Acercaban con ruido sus sillas á la mesa del rincón el grave don Cayetano Grimau, marino en cesantía, poniéndose los anteojos para oír mejor, Larrosa cobrador de Pestalardo, (Teatro de Colón), los señores Amadeo, don Luis, don Vicente, de rematrimoniamiento reciente, á sus sesenta: padre, hijo y nieto, trinidad de Amadeos, tan religiosos como honrados; don Evaristo Pinedo, Lugones, Eastman, etc., siguiendo impertérrito, con su voz aguda y chillona, desde el artículo de fondo hasta el último hecho local, inalterable y sin pausa, sin tomar aliento, aunque sin alientos dejaba comentaristas de alrededor, y grescas en que los más fosforescentes intrincábanse por quítame allá esas pajas y con salidas como ésta:
— Bien dice don Juan Bautista que de nada sirven todos esos pelagatos que escriben en los diarios, y vienen descomponiendo el pandero. No han sabido atender su hacienda, y pretenden dirigir la del Estado gentes todas que si las cuelgan patas arriba no les cae un cobre.
— Mejor acaba de replicar Sarmiento, — decía su contrincante, — que á muchos de esos ricachos, porque anduvieron más despabilados para atrapar tierras, ya se les ponga patas arriba, patas abajo ó de cualquier pata, no les cae una idea de parte alguna.
— Na hay más, mi amigo, — agregaba un tercero, — la Patria se viene perdiendo por tanto patriota afanoso en levantar la hacienda pública, al día siguiente de haber perdido la propia.
Y otro viejo de voz aflautada, que nunca sirvió para maldita la cosa, alzando su roja nariz, agregaba:
— ¡Sálvense los principios! los principios ante todo, señores; la ambición y la intransigencia, lo echan todo á perder.
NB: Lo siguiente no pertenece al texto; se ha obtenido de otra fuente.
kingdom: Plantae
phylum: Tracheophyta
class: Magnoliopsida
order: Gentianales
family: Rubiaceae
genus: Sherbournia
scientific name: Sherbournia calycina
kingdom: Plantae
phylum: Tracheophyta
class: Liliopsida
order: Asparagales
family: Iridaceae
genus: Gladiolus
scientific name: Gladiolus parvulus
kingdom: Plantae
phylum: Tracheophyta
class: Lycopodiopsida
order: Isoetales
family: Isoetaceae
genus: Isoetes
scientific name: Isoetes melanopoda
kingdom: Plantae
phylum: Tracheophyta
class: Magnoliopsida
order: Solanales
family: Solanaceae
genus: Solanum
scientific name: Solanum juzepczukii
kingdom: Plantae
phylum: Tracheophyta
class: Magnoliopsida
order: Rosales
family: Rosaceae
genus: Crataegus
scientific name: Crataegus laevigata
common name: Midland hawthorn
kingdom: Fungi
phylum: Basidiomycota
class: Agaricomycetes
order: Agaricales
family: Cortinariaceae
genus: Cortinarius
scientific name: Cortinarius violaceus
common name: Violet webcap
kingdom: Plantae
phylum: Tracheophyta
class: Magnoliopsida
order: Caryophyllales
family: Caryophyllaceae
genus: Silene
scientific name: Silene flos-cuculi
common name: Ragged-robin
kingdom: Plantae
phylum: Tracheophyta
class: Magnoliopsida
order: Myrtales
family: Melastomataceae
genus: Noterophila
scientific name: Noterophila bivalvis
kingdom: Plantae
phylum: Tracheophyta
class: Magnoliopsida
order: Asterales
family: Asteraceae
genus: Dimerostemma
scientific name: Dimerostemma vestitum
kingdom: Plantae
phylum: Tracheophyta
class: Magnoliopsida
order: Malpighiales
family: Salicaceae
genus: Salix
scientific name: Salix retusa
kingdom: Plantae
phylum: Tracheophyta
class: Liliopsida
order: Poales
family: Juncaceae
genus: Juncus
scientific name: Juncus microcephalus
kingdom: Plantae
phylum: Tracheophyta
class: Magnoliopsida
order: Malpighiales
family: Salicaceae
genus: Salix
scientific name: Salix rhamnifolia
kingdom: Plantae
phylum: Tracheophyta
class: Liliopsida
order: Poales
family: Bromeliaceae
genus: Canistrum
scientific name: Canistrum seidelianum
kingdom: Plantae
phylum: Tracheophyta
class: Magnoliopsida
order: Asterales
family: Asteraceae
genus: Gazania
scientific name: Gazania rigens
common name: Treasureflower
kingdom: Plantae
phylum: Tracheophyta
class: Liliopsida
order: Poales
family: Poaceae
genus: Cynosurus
No bien acabamos con el fanatismo de los frailes, nos impusieron los caudillos de poncho, aunque dice el manco Paz que los caudillos de frac son peores. Nos llega á su turno numerosa tribu de doctorcitos pastores, que se han dado á fabricar por ristras leyes rurales sobre los que no entienden.
Y dejando caer por un momento la hoja, agregó una tarde don Emeterio de la Llave:
— ¡Vean, vean, cómo andan las cosas! Bien se dijo la otra noche en la Cámara que al último Rector jesuita, se le ha puesto recuperar los terrenos adyacentes á la antigua Chacarita de los Colegiales, en que Munita tragina con los ayunos de éstos. Oigan: «Diablura ingeniosa: Esta mañana, los madrugadores del barrio de El Nacional, formaban corro frente á la ventana del Rector del Colegio Seminario, Canónigo don Eusebio Agüero, sobre la que flotaba una ancha sábana blanca, que todos veían, menos él, resaltando entre cuatro calaveras, pintadas en sus extremidades, el esqueleto de un estudiante escuálido, muy flaco, cuya boca exclamaba: ¡Socorro! ¡Socorro! que nos morimos de hambre!
¡Pobres colegiales! Aún muy tarde se apeñuscaban los curiosos paseantes, hasta que el Jefe de Policía don Cayetano Cazón, entró á denunciar el cartel, para que lo descolgaran. El Rector se preocupó más que de indagar la verdad de la queja, en averiguar quién era entre los discípulos de don Martín Boneo, que regenteaba la clase de dibujo, el que tan lindas calaveritas pintaba».